In downtown El Paso, hundreds of migrants in that second category have been camped outside a red brick Catholic church called Sacred Heart. They are afraid that if they leave the church grounds, they will be arrested by immigration authorities and deported.
“If I knew they were going to close the doors, I wouldn’t have left my country,” said Lisbeth Leon, 47, a Venezuelan who began her long journey to the US in September when she heard that large numbers of Venezuelans were being let in.
“My kids call me a warrior,” she said. “I’m afraid that after having crossed nine countries to get here, they will send me back.”
Leon and others have been amazed by the kindness of strangers, who have donated food and clothing and have even offered free haircuts.
It was a sign, they said, of just how much the US has to offer.
“I’ve never had this many clothes in my entire life,” said Eduardo Tapia, 28, a gay man traveling with his boyfriend.

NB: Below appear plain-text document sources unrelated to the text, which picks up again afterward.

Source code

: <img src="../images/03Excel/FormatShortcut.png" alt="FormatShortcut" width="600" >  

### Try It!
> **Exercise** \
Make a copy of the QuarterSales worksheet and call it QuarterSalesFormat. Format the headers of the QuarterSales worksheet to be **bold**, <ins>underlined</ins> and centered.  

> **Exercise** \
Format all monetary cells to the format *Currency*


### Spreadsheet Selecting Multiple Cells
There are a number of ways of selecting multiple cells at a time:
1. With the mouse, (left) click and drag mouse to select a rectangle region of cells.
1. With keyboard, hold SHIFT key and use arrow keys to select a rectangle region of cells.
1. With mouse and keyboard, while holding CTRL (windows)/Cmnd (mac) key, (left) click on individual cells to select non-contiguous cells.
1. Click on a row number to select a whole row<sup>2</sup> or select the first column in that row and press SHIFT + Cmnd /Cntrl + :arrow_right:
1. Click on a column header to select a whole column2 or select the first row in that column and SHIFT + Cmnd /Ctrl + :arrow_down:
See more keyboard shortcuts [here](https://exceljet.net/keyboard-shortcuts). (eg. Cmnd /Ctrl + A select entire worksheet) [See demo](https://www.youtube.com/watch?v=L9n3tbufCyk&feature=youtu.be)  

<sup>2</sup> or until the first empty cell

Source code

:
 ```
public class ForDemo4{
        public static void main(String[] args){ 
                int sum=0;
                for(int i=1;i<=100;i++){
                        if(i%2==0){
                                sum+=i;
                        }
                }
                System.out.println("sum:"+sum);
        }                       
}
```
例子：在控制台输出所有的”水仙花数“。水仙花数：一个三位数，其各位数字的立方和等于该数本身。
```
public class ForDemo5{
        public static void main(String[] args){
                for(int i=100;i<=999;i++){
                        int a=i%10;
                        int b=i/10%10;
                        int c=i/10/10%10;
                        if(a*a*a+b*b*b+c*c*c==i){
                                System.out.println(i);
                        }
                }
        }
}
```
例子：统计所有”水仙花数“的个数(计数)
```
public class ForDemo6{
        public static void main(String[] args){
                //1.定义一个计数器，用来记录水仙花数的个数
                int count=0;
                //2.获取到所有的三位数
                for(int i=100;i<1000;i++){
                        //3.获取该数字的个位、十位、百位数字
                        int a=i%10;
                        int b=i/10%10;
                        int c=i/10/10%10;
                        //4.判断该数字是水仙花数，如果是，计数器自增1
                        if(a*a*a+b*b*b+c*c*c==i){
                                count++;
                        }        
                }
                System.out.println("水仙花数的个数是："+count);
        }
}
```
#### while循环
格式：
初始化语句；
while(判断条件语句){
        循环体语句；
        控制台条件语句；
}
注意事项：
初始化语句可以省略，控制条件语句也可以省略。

Back in Venezuela, Tapia said, “I was so hungry I sometimes ate banana peels.”
Jose Ibarra, who owns a cabinet-making company in Albuquerque, four hours away, had come to the camp to see if he could help.
He said he had friends in construction back in New Mexico who were desperate for workers.
“I could easily place about 20 people with a job,” Ibarra said. “But the question is how to get them out of here.”
Biden’s tour of the border did not take him through the stretch of downtown El Paso where most of the migrants have been staying. He stopped to walk along an 18-foot-high section of mesh border fence, through which the homes of Juarez were visible.
The one thing that everyone he encountered seemed to agree on was that more resources were needed.
That’s what he learned from meeting with border agents, and what humanitarian aid workers told him.
“If I could wave the wand, what should I do?” Biden asked an employee at the El Paso County Migrant Services Center, which offers food and clothing to migrants who have been released by the Border Patrol. The answer was more funding.
Biden left El Paso on Sunday evening and headed to Mexico City for a two-day summit with Mexican President Andrés Manuel López Obrador and Canadian Prime Minister Justin Trudeau.